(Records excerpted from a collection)

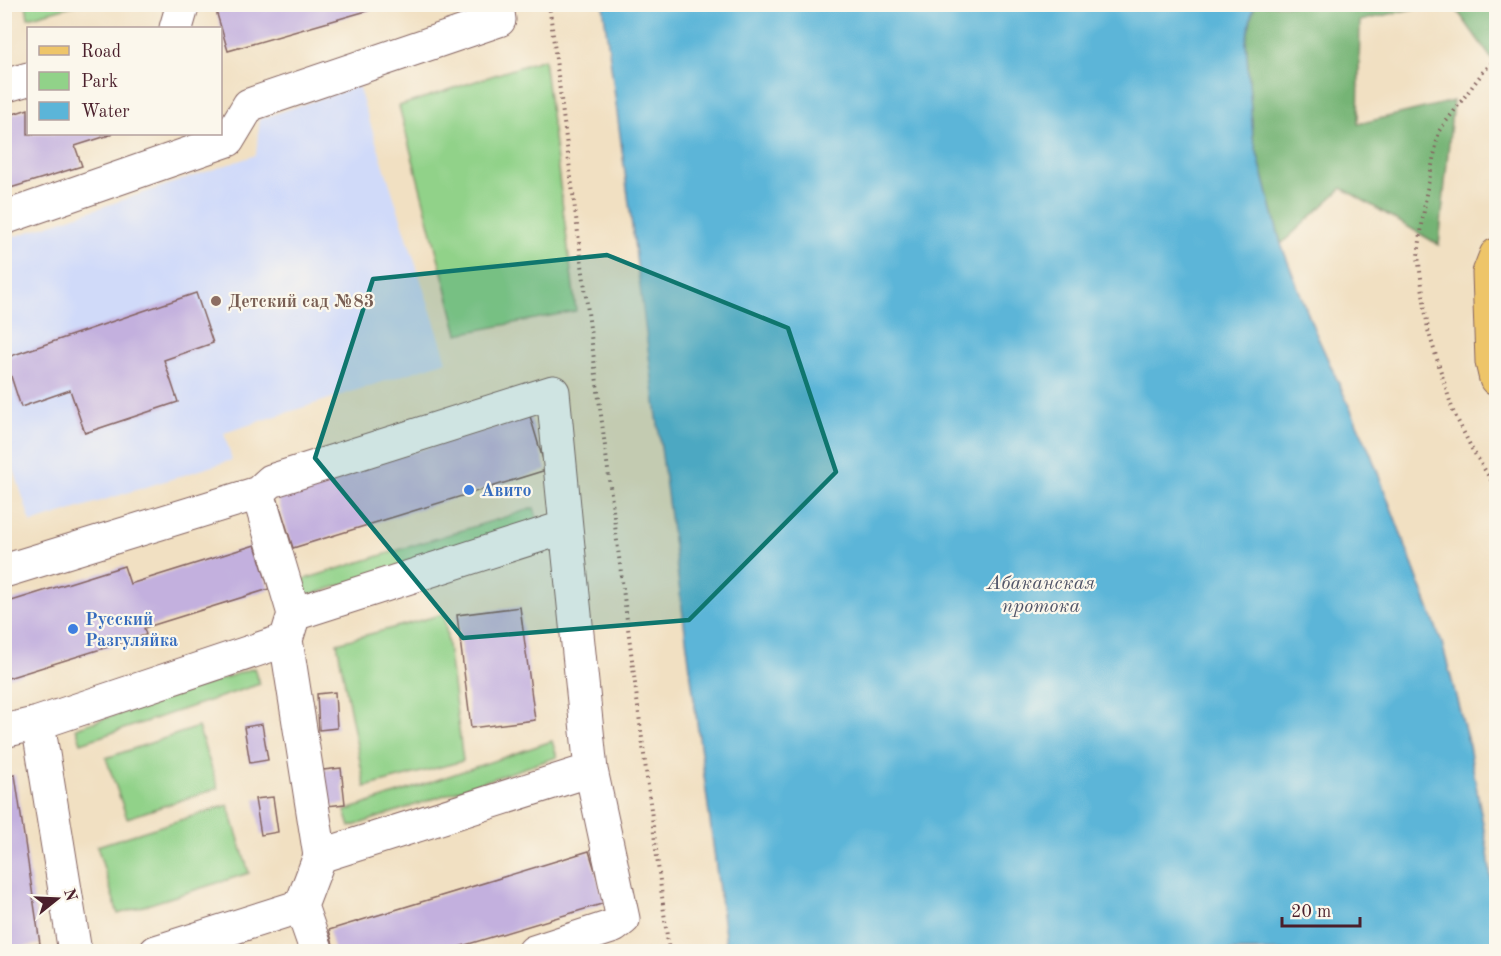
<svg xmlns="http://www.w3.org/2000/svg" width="1501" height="956" font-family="'Old Standard TT',serif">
<rect width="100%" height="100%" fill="#fbf7ec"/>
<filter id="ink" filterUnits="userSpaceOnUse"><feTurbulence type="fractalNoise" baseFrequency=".0167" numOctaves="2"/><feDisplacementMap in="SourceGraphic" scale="12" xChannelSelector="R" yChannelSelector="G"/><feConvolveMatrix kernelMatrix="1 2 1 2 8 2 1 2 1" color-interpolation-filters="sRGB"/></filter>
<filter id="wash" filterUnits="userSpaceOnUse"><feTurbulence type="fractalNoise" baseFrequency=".008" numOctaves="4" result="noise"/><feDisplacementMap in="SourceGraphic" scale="24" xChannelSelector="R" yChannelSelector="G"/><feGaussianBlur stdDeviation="1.35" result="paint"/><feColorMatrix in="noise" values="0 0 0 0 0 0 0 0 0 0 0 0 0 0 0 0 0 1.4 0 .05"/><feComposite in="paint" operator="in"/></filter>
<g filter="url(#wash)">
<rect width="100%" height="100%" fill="#f1e0c2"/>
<path fill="#d0daf9" d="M358 86 447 361 224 433 232 460 31 523 5 441 4 240 256 155 260 119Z"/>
<path fill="#91d289" stroke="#6e785a" stroke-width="1.5" d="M26 4H75V5L28 18Z
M544 59 576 311 458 334 399 106Z
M534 508 539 524 297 599 292 583Z
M444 614 463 761 365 787 337 643Z
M254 668 260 684 81 743 76 728Z
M198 727 218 788 127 818 106 758Z
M552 741 557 757 350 827 345 811Z
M228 805 249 873 118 914 97 846Z"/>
<path fill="#74b475" stroke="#5f6a50" stroke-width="1.5" d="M1254 5H1429L1360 21 1358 124 1453 101 1439 245 1342 188 1281 244 1253 137 1246 41Z
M1453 5H1496V65Z"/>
<path fill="#5bb5d8" stroke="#526a82" stroke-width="1.5" d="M603 5H1254L1246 41 1253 137 1281 244 1314 329 1370 452 1442 643 1469 746 1488 852 1496 924V951H727Z"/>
<g id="blocks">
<path fill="#c3b0de" d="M214 4H403V5L385 10 384 6 228 51Z
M28 109V134H113L75 146 82 166 4 190V117Z
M196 293 213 343 164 360 178 402 85 433 70 390 21 407 5 358Z
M530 416 546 470 293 548 276 494Z
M255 545 269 589 144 628 146 635 5 679V603L124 566 130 584Z
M520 607 535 720 471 728 457 615Z
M335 692 337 728 319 730 317 694Z
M262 724 268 760 250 763 244 727Z
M341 768 345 804 327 806 323 770Z
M15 775 40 944 4 950V777Z
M273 797 278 832 261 835 255 799Z
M589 851 605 903 442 952H335L329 930Z"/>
</g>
</g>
<g filter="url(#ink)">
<use href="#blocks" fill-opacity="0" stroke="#846360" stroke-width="1.5"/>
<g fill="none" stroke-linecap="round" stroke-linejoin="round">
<defs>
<path id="minor" d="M176 28 183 4
M4 86 28 79
M4 218 228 140 249 105 499 20 497 4
M258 493 294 614
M4 571 258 493 271 481 553 392 566 527 294 614 286 640 38 723 4 731
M286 640 320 856
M38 723 75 952
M156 952 301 906
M317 952 301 906 320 856 591 770 566 527
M534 952 614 926 623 919 591 770"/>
<path id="major" d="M1496 255 1489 273 1492 362 1496 379"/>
</defs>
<use href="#minor" stroke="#846360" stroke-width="35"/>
<use href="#major" stroke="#846360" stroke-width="35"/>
<path stroke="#846360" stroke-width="4" stroke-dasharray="1.5 4.5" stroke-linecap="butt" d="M549 4 669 952
M1496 59 1483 72 1439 131 1426 195 1418 256 1428 330 1453 411 1472 449 1496 488"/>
<use href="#minor" stroke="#fff" stroke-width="33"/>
<use href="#major" stroke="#eec569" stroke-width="33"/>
</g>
</g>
<path fill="#0f766e" fill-opacity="0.2" stroke="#0f766e" stroke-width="4.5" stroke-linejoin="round" d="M607 255 788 328 836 472 689 620 463 638 315 458 373 279Z"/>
<circle fill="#8d6e63" stroke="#fbf7ec" stroke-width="2" cx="216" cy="301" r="6"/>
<g fill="#3f7fe0" stroke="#fbf7ec" stroke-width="2">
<circle cx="469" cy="490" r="6"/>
<circle cx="73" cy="629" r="6"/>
</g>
<g text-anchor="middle" stroke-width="4.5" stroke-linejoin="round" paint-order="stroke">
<g font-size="18" font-weight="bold" fill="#785e54" stroke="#fbf7ec" text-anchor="start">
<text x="228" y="307">Детский сад №83</text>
</g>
<g font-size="18" font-weight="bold" fill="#366cbe" stroke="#fbf7ec" text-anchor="start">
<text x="481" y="496">Авито</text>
<text x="85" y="625">Русский<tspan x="85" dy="21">Разгуляйка</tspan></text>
</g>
<g font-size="20" font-style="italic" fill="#505468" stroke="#fbf7ec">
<text x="1041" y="589">Абаканская<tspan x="1041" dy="23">протока</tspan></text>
</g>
</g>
<rect width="1501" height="956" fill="none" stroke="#fbf7ec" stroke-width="24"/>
<rect x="27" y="27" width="195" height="108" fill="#fbf7ec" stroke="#b4a19f" stroke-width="1.5"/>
<rect x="39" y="46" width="30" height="9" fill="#eec569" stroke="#b4a19f" stroke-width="1.5"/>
<text x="81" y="57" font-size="18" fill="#4a1f2b">Road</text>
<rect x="39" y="72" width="30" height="18" fill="#91d289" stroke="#b4a19f" stroke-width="1.5"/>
<text x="81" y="87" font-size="18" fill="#4a1f2b">Park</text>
<rect x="39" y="102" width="30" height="18" fill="#5bb5d8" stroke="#b4a19f" stroke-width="1.5"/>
<text x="81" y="117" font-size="18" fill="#4a1f2b">Water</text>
<g transform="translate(57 899) rotate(72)" stroke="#fbf7ec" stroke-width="4.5" paint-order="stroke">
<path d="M0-4.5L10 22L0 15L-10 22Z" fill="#4a1f2b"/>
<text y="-9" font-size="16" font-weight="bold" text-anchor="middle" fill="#4a1f2b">N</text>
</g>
<path d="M1282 917v9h78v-9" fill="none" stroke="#4a1f2b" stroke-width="3"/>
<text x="1291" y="917" font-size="18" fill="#4a1f2b" stroke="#fbf7ec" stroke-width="4.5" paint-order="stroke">20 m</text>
</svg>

ACTIVITY: Each record above should be duplicated word for word, with no pictures included.

RESULT FOR THIS TASK:
<svg xmlns="http://www.w3.org/2000/svg" width="1501" height="956" font-family="'Old Standard TT',serif">
<rect width="100%" height="100%" fill="#fbf7ec"/>
<filter id="ink" filterUnits="userSpaceOnUse"><feTurbulence type="fractalNoise" baseFrequency=".0167" numOctaves="2"/><feDisplacementMap in="SourceGraphic" scale="12" xChannelSelector="R" yChannelSelector="G"/><feConvolveMatrix kernelMatrix="1 2 1 2 8 2 1 2 1" color-interpolation-filters="sRGB"/></filter>
<filter id="wash" filterUnits="userSpaceOnUse"><feTurbulence type="fractalNoise" baseFrequency=".008" numOctaves="4" result="noise"/><feDisplacementMap in="SourceGraphic" scale="24" xChannelSelector="R" yChannelSelector="G"/><feGaussianBlur stdDeviation="1.35" result="paint"/><feColorMatrix in="noise" values="0 0 0 0 0 0 0 0 0 0 0 0 0 0 0 0 0 1.4 0 .05"/><feComposite in="paint" operator="in"/></filter>
<g filter="url(#wash)">
<rect width="100%" height="100%" fill="#f1e0c2"/>
<path fill="#d0daf9" d="M358 86 447 361 224 433 232 460 31 523 5 441 4 240 256 155 260 119Z"/>
<path fill="#91d289" stroke="#6e785a" stroke-width="1.5" d="M26 4H75V5L28 18Z
M544 59 576 311 458 334 399 106Z
M534 508 539 524 297 599 292 583Z
M444 614 463 761 365 787 337 643Z
M254 668 260 684 81 743 76 728Z
M198 727 218 788 127 818 106 758Z
M552 741 557 757 350 827 345 811Z
M228 805 249 873 118 914 97 846Z"/>
<path fill="#74b475" stroke="#5f6a50" stroke-width="1.5" d="M1254 5H1429L1360 21 1358 124 1453 101 1439 245 1342 188 1281 244 1253 137 1246 41Z
M1453 5H1496V65Z"/>
<path fill="#5bb5d8" stroke="#526a82" stroke-width="1.5" d="M603 5H1254L1246 41 1253 137 1281 244 1314 329 1370 452 1442 643 1469 746 1488 852 1496 924V951H727Z"/>
<g id="blocks">
<path fill="#c3b0de" d="M214 4H403V5L385 10 384 6 228 51Z
M28 109V134H113L75 146 82 166 4 190V117Z
M196 293 213 343 164 360 178 402 85 433 70 390 21 407 5 358Z
M530 416 546 470 293 548 276 494Z
M255 545 269 589 144 628 146 635 5 679V603L124 566 130 584Z
M520 607 535 720 471 728 457 615Z
M335 692 337 728 319 730 317 694Z
M262 724 268 760 250 763 244 727Z
M341 768 345 804 327 806 323 770Z
M15 775 40 944 4 950V777Z
M273 797 278 832 261 835 255 799Z
M589 851 605 903 442 952H335L329 930Z"/>
</g>
</g>
<g filter="url(#ink)">
<use href="#blocks" fill-opacity="0" stroke="#846360" stroke-width="1.5"/>
<g fill="none" stroke-linecap="round" stroke-linejoin="round">
<defs>
<path id="minor" d="M176 28 183 4
M4 86 28 79
M4 218 228 140 249 105 499 20 497 4
M258 493 294 614
M4 571 258 493 271 481 553 392 566 527 294 614 286 640 38 723 4 731
M286 640 320 856
M38 723 75 952
M156 952 301 906
M317 952 301 906 320 856 591 770 566 527
M534 952 614 926 623 919 591 770"/>
<path id="major" d="M1496 255 1489 273 1492 362 1496 379"/>
</defs>
<use href="#minor" stroke="#846360" stroke-width="35"/>
<use href="#major" stroke="#846360" stroke-width="35"/>
<path stroke="#846360" stroke-width="4" stroke-dasharray="1.5 4.5" stroke-linecap="butt" d="M549 4 669 952
M1496 59 1483 72 1439 131 1426 195 1418 256 1428 330 1453 411 1472 449 1496 488"/>
<use href="#minor" stroke="#fff" stroke-width="33"/>
<use href="#major" stroke="#eec569" stroke-width="33"/>
</g>
</g>
<path fill="#0f766e" fill-opacity="0.2" stroke="#0f766e" stroke-width="4.5" stroke-linejoin="round" d="M607 255 788 328 836 472 689 620 463 638 315 458 373 279Z"/>
<circle fill="#8d6e63" stroke="#fbf7ec" stroke-width="2" cx="216" cy="301" r="6"/>
<g fill="#3f7fe0" stroke="#fbf7ec" stroke-width="2">
<circle cx="469" cy="490" r="6"/>
<circle cx="73" cy="629" r="6"/>
</g>
<g text-anchor="middle" stroke-width="4.5" stroke-linejoin="round" paint-order="stroke">
<g font-size="18" font-weight="bold" fill="#785e54" stroke="#fbf7ec" text-anchor="start">
<text x="228" y="307">Детский сад №83</text>
</g>
<g font-size="18" font-weight="bold" fill="#366cbe" stroke="#fbf7ec" text-anchor="start">
<text x="481" y="496">Авито</text>
<text x="85" y="625">Русский<tspan x="85" dy="21">Разгуляйка</tspan></text>
</g>
<g font-size="20" font-style="italic" fill="#505468" stroke="#fbf7ec">
<text x="1041" y="589">Абаканская<tspan x="1041" dy="23">протока</tspan></text>
</g>
</g>
<rect width="1501" height="956" fill="none" stroke="#fbf7ec" stroke-width="24"/>
<rect x="27" y="27" width="195" height="108" fill="#fbf7ec" stroke="#b4a19f" stroke-width="1.5"/>
<rect x="39" y="46" width="30" height="9" fill="#eec569" stroke="#b4a19f" stroke-width="1.5"/>
<text x="81" y="57" font-size="18" fill="#4a1f2b">Road</text>
<rect x="39" y="72" width="30" height="18" fill="#91d289" stroke="#b4a19f" stroke-width="1.5"/>
<text x="81" y="87" font-size="18" fill="#4a1f2b">Park</text>
<rect x="39" y="102" width="30" height="18" fill="#5bb5d8" stroke="#b4a19f" stroke-width="1.5"/>
<text x="81" y="117" font-size="18" fill="#4a1f2b">Water</text>
<g transform="translate(57 899) rotate(72)" stroke="#fbf7ec" stroke-width="4.5" paint-order="stroke">
<path d="M0-4.5L10 22L0 15L-10 22Z" fill="#4a1f2b"/>
<text y="-9" font-size="16" font-weight="bold" text-anchor="middle" fill="#4a1f2b">N</text>
</g>
<path d="M1282 917v9h78v-9" fill="none" stroke="#4a1f2b" stroke-width="3"/>
<text x="1291" y="917" font-size="18" fill="#4a1f2b" stroke="#fbf7ec" stroke-width="4.5" paint-order="stroke">20 m</text>
</svg>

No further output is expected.